Saved data entries:
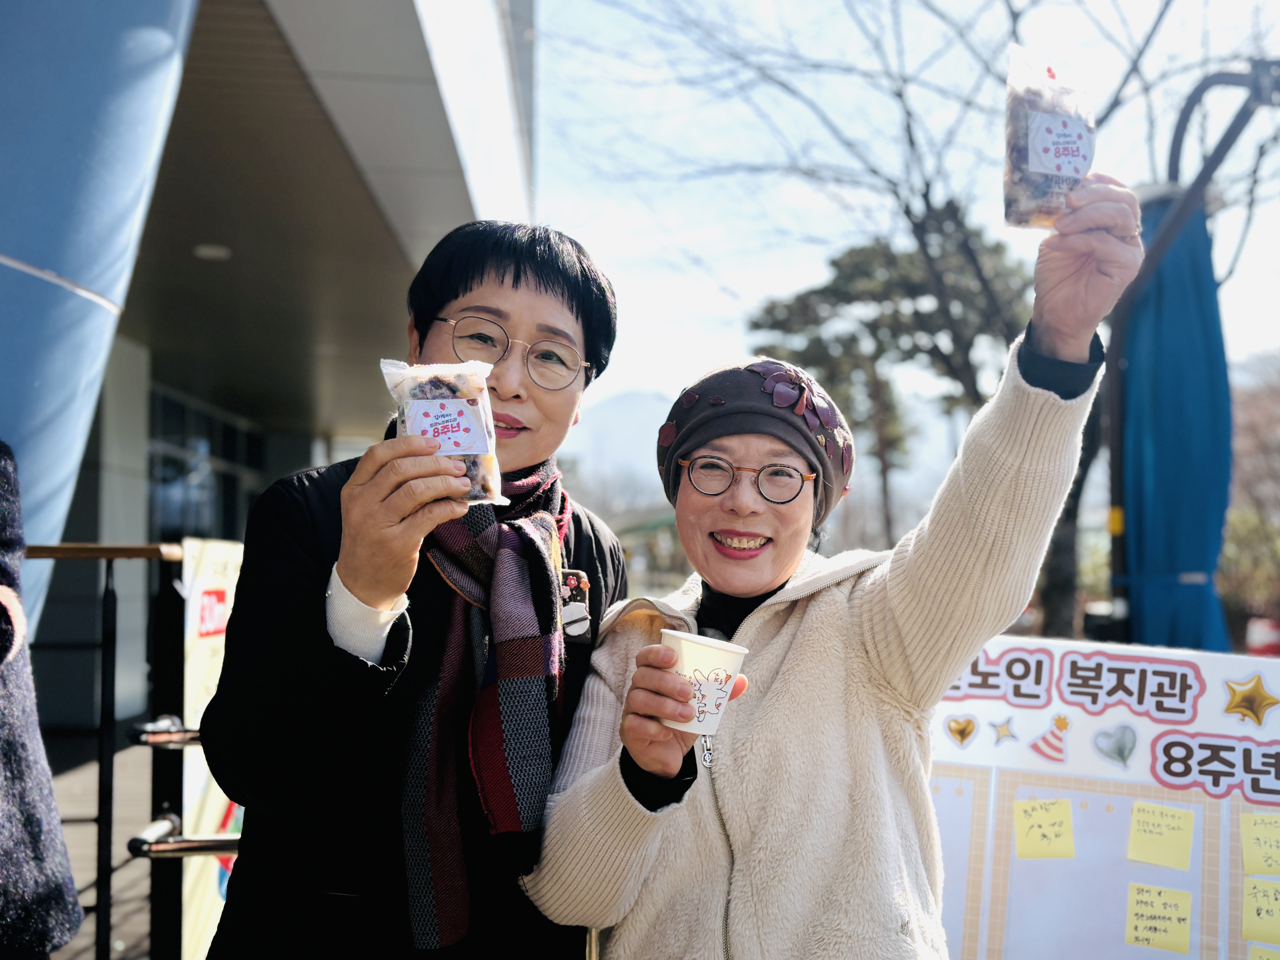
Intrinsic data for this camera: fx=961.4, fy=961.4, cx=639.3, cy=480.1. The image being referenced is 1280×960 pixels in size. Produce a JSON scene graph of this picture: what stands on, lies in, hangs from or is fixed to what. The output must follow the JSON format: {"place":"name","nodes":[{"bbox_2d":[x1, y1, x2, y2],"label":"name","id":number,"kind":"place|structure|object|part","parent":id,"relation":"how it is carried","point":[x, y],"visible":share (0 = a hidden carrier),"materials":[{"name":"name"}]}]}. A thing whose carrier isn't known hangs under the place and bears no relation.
{"place":"outdoors","nodes":[
{"label":"outdoors","id":0,"kind":"place"},
{"bbox_2d":[48,730,152,959],"label":"pavement","id":1,"kind":"structure","parent":0,"point":[54,958],"materials":[{"name":"grey concrete"}]},
{"bbox_2d":[1,0,535,749],"label":"building","id":2,"kind":"structure","parent":0,"point":[149,512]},
{"bbox_2d":[147,385,264,541],"label":"window","id":3,"kind":"structure","parent":2,"relation":"in","point":[208,504],"materials":[{"name":"glass"}]},
{"bbox_2d":[192,243,231,260],"label":"ceiling lamp","id":4,"kind":"object","parent":2,"relation":"attached to","point":[202,251],"visible":0.77,"materials":[{"name":"white"}]},
{"bbox_2d":[564,387,678,512],"label":"mountain","id":5,"kind":"structure","parent":0,"point":[621,407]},
{"bbox_2d":[529,0,1279,422],"label":"sky","id":6,"kind":"structure","parent":0,"point":[780,278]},
{"label":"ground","id":7,"kind":"structure","parent":0},
{"bbox_2d":[0,439,85,959],"label":"person","id":8,"kind":"object","parent":7,"relation":"on","point":[78,918],"visible":0.99},
{"bbox_2d":[0,0,202,629],"label":"blue column","id":9,"kind":"structure","parent":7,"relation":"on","point":[115,33],"materials":[{"name":"blue"}]},
{"bbox_2d":[26,544,212,959],"label":"railing","id":10,"kind":"object","parent":7,"relation":"on","point":[210,848],"visible":0.77,"materials":[{"name":"black metal"}]},
{"bbox_2d":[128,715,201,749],"label":"metal handrail","id":11,"kind":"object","parent":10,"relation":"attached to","point":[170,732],"visible":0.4,"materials":[{"name":"silver metal"}]},
{"bbox_2d":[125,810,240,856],"label":"metal handrail","id":12,"kind":"object","parent":10,"relation":"attached to","point":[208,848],"visible":0.54,"materials":[{"name":"metal"}]},
{"bbox_2d":[174,537,243,956],"label":"banner","id":13,"kind":"object","parent":10,"relation":"attached to","point":[189,705],"visible":0.43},
{"bbox_2d":[198,221,632,959],"label":"woman","id":14,"kind":"object","parent":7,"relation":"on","point":[571,297],"visible":0.87},
{"bbox_2d":[376,357,510,506],"label":"snack bag","id":15,"kind":"object","parent":14,"relation":"in","point":[467,436],"visible":0.78,"materials":[{"name":"clear plastic"}]},
{"label":"label","id":16,"kind":"part","parent":15,"relation":"part of","materials":[{"name":"white paper"}]},
{"bbox_2d":[521,174,1156,959],"label":"woman","id":17,"kind":"object","parent":7,"relation":"on","point":[857,617],"visible":0.97},
{"bbox_2d":[660,630,749,736],"label":"paper cup","id":18,"kind":"object","parent":17,"relation":"in","point":[706,673],"visible":0.9,"materials":[{"name":"white paper"}]},
{"bbox_2d":[1004,43,1096,231],"label":"snack bag","id":19,"kind":"object","parent":17,"relation":"in","point":[1034,165],"visible":0.84,"materials":[{"name":"clear plastic"}]},
{"label":"label","id":20,"kind":"part","parent":19,"relation":"part of","materials":[{"name":"white paper"}]},
{"bbox_2d":[742,206,1031,544],"label":"pine tree","id":21,"kind":"object","parent":7,"relation":"on","point":[833,262],"visible":0.69,"materials":[{"name":"plant"}]},
{"bbox_2d":[562,1,1234,644],"label":"bare tree","id":22,"kind":"object","parent":7,"relation":"on","point":[910,213],"visible":0.74,"materials":[{"name":"plant"}]},
{"bbox_2d":[924,634,1279,959],"label":"poster board","id":23,"kind":"object","parent":7,"relation":"on","point":[968,751],"visible":0.73,"materials":[{"name":"white paper"}]},
{"bbox_2d":[945,714,977,746],"label":"heart","id":24,"kind":"object","parent":23,"relation":"attached to","point":[963,735],"visible":0.94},
{"bbox_2d":[989,715,1018,744],"label":"sticker","id":25,"kind":"object","parent":23,"relation":"attached to","point":[1000,727],"visible":0.95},
{"bbox_2d":[1012,798,1074,858],"label":"sticky note","id":26,"kind":"object","parent":23,"relation":"attached to","point":[1037,813],"visible":0.97,"materials":[{"name":"yellow paper"}]},
{"bbox_2d":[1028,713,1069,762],"label":"sticker","id":27,"kind":"object","parent":23,"relation":"attached to","point":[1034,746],"visible":0.96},
{"bbox_2d":[1092,723,1138,767],"label":"sticker","id":28,"kind":"object","parent":23,"relation":"attached to","point":[1119,754],"visible":0.95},
{"bbox_2d":[1123,881,1193,953],"label":"sticky note","id":29,"kind":"object","parent":23,"relation":"attached to","point":[1154,928],"visible":0.96,"materials":[{"name":"yellow paper"}]},
{"bbox_2d":[1126,801,1194,870],"label":"sticky note","id":30,"kind":"object","parent":23,"relation":"attached to","point":[1138,845],"visible":0.96,"materials":[{"name":"yellow paper"}]},
{"bbox_2d":[1223,673,1279,726],"label":"sticker","id":31,"kind":"object","parent":23,"relation":"attached to","point":[1249,697],"visible":0.96,"materials":[{"name":"gold paper"}]},
{"bbox_2d":[1240,812,1279,876],"label":"sticky note","id":32,"kind":"object","parent":23,"relation":"attached to","point":[1257,845],"visible":0.98,"materials":[{"name":"yellow paper"}]},
{"bbox_2d":[1240,877,1279,942],"label":"yellow sticky note","id":33,"kind":"object","parent":23,"relation":"attached to","point":[1257,912],"visible":0.99,"materials":[{"name":"yellow paper"}]},
{"bbox_2d":[1248,942,1279,959],"label":"yellow sticky note","id":34,"kind":"object","parent":23,"relation":"attached to","point":[1254,955],"visible":0.99,"materials":[{"name":"yellow paper"}]},
{"bbox_2d":[1112,188,1236,655],"label":"closed umbrella","id":35,"kind":"object","parent":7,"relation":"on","point":[1138,366],"visible":0.76,"materials":[{"name":"blue fabric"}]},
{"bbox_2d":[1100,55,1279,649],"label":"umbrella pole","id":36,"kind":"object","parent":7,"relation":"on","point":[1116,463],"visible":0.68,"materials":[{"name":"black metal"}]},
{"bbox_2d":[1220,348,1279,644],"label":"shrub","id":37,"kind":"object","parent":7,"relation":"on","point":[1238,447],"visible":0.55,"materials":[{"name":"plant"}]},
{"bbox_2d":[1244,616,1279,656],"label":"red object","id":38,"kind":"object","parent":7,"relation":"on","point":[1257,638],"visible":0.66,"materials":[{"name":"red"}]}
]}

▶ _What this task involves_: A verbatim copy of every record is required, with all pictures excluded.

▶ _Exercise result_:
Intrinsic data for this camera: fx=961.4, fy=961.4, cx=639.3, cy=480.1. The image being referenced is 1280×960 pixels in size. Produce a JSON scene graph of this picture: what stands on, lies in, hangs from or is fixed to what. The output must follow the JSON format: {"place":"name","nodes":[{"bbox_2d":[x1, y1, x2, y2],"label":"name","id":number,"kind":"place|structure|object|part","parent":id,"relation":"how it is carried","point":[x, y],"visible":share (0 = a hidden carrier),"materials":[{"name":"name"}]}]}. A thing whose carrier isn't known hangs under the place and bears no relation.
{"place":"outdoors","nodes":[
{"label":"outdoors","id":0,"kind":"place"},
{"bbox_2d":[48,730,152,959],"label":"pavement","id":1,"kind":"structure","parent":0,"point":[54,958],"materials":[{"name":"grey concrete"}]},
{"bbox_2d":[1,0,535,749],"label":"building","id":2,"kind":"structure","parent":0,"point":[149,512]},
{"bbox_2d":[147,385,264,541],"label":"window","id":3,"kind":"structure","parent":2,"relation":"in","point":[208,504],"materials":[{"name":"glass"}]},
{"bbox_2d":[192,243,231,260],"label":"ceiling lamp","id":4,"kind":"object","parent":2,"relation":"attached to","point":[202,251],"visible":0.77,"materials":[{"name":"white"}]},
{"bbox_2d":[564,387,678,512],"label":"mountain","id":5,"kind":"structure","parent":0,"point":[621,407]},
{"bbox_2d":[529,0,1279,422],"label":"sky","id":6,"kind":"structure","parent":0,"point":[780,278]},
{"label":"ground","id":7,"kind":"structure","parent":0},
{"bbox_2d":[0,439,85,959],"label":"person","id":8,"kind":"object","parent":7,"relation":"on","point":[78,918],"visible":0.99},
{"bbox_2d":[0,0,202,629],"label":"blue column","id":9,"kind":"structure","parent":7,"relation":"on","point":[115,33],"materials":[{"name":"blue"}]},
{"bbox_2d":[26,544,212,959],"label":"railing","id":10,"kind":"object","parent":7,"relation":"on","point":[210,848],"visible":0.77,"materials":[{"name":"black metal"}]},
{"bbox_2d":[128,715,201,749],"label":"metal handrail","id":11,"kind":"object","parent":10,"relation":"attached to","point":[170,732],"visible":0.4,"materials":[{"name":"silver metal"}]},
{"bbox_2d":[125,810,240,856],"label":"metal handrail","id":12,"kind":"object","parent":10,"relation":"attached to","point":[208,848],"visible":0.54,"materials":[{"name":"metal"}]},
{"bbox_2d":[174,537,243,956],"label":"banner","id":13,"kind":"object","parent":10,"relation":"attached to","point":[189,705],"visible":0.43},
{"bbox_2d":[198,221,632,959],"label":"woman","id":14,"kind":"object","parent":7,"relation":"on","point":[571,297],"visible":0.87},
{"bbox_2d":[376,357,510,506],"label":"snack bag","id":15,"kind":"object","parent":14,"relation":"in","point":[467,436],"visible":0.78,"materials":[{"name":"clear plastic"}]},
{"label":"label","id":16,"kind":"part","parent":15,"relation":"part of","materials":[{"name":"white paper"}]},
{"bbox_2d":[521,174,1156,959],"label":"woman","id":17,"kind":"object","parent":7,"relation":"on","point":[857,617],"visible":0.97},
{"bbox_2d":[660,630,749,736],"label":"paper cup","id":18,"kind":"object","parent":17,"relation":"in","point":[706,673],"visible":0.9,"materials":[{"name":"white paper"}]},
{"bbox_2d":[1004,43,1096,231],"label":"snack bag","id":19,"kind":"object","parent":17,"relation":"in","point":[1034,165],"visible":0.84,"materials":[{"name":"clear plastic"}]},
{"label":"label","id":20,"kind":"part","parent":19,"relation":"part of","materials":[{"name":"white paper"}]},
{"bbox_2d":[742,206,1031,544],"label":"pine tree","id":21,"kind":"object","parent":7,"relation":"on","point":[833,262],"visible":0.69,"materials":[{"name":"plant"}]},
{"bbox_2d":[562,1,1234,644],"label":"bare tree","id":22,"kind":"object","parent":7,"relation":"on","point":[910,213],"visible":0.74,"materials":[{"name":"plant"}]},
{"bbox_2d":[924,634,1279,959],"label":"poster board","id":23,"kind":"object","parent":7,"relation":"on","point":[968,751],"visible":0.73,"materials":[{"name":"white paper"}]},
{"bbox_2d":[945,714,977,746],"label":"heart","id":24,"kind":"object","parent":23,"relation":"attached to","point":[963,735],"visible":0.94},
{"bbox_2d":[989,715,1018,744],"label":"sticker","id":25,"kind":"object","parent":23,"relation":"attached to","point":[1000,727],"visible":0.95},
{"bbox_2d":[1012,798,1074,858],"label":"sticky note","id":26,"kind":"object","parent":23,"relation":"attached to","point":[1037,813],"visible":0.97,"materials":[{"name":"yellow paper"}]},
{"bbox_2d":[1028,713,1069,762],"label":"sticker","id":27,"kind":"object","parent":23,"relation":"attached to","point":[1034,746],"visible":0.96},
{"bbox_2d":[1092,723,1138,767],"label":"sticker","id":28,"kind":"object","parent":23,"relation":"attached to","point":[1119,754],"visible":0.95},
{"bbox_2d":[1123,881,1193,953],"label":"sticky note","id":29,"kind":"object","parent":23,"relation":"attached to","point":[1154,928],"visible":0.96,"materials":[{"name":"yellow paper"}]},
{"bbox_2d":[1126,801,1194,870],"label":"sticky note","id":30,"kind":"object","parent":23,"relation":"attached to","point":[1138,845],"visible":0.96,"materials":[{"name":"yellow paper"}]},
{"bbox_2d":[1223,673,1279,726],"label":"sticker","id":31,"kind":"object","parent":23,"relation":"attached to","point":[1249,697],"visible":0.96,"materials":[{"name":"gold paper"}]},
{"bbox_2d":[1240,812,1279,876],"label":"sticky note","id":32,"kind":"object","parent":23,"relation":"attached to","point":[1257,845],"visible":0.98,"materials":[{"name":"yellow paper"}]},
{"bbox_2d":[1240,877,1279,942],"label":"yellow sticky note","id":33,"kind":"object","parent":23,"relation":"attached to","point":[1257,912],"visible":0.99,"materials":[{"name":"yellow paper"}]},
{"bbox_2d":[1248,942,1279,959],"label":"yellow sticky note","id":34,"kind":"object","parent":23,"relation":"attached to","point":[1254,955],"visible":0.99,"materials":[{"name":"yellow paper"}]},
{"bbox_2d":[1112,188,1236,655],"label":"closed umbrella","id":35,"kind":"object","parent":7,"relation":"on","point":[1138,366],"visible":0.76,"materials":[{"name":"blue fabric"}]},
{"bbox_2d":[1100,55,1279,649],"label":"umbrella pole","id":36,"kind":"object","parent":7,"relation":"on","point":[1116,463],"visible":0.68,"materials":[{"name":"black metal"}]},
{"bbox_2d":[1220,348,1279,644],"label":"shrub","id":37,"kind":"object","parent":7,"relation":"on","point":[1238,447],"visible":0.55,"materials":[{"name":"plant"}]},
{"bbox_2d":[1244,616,1279,656],"label":"red object","id":38,"kind":"object","parent":7,"relation":"on","point":[1257,638],"visible":0.66,"materials":[{"name":"red"}]}
]}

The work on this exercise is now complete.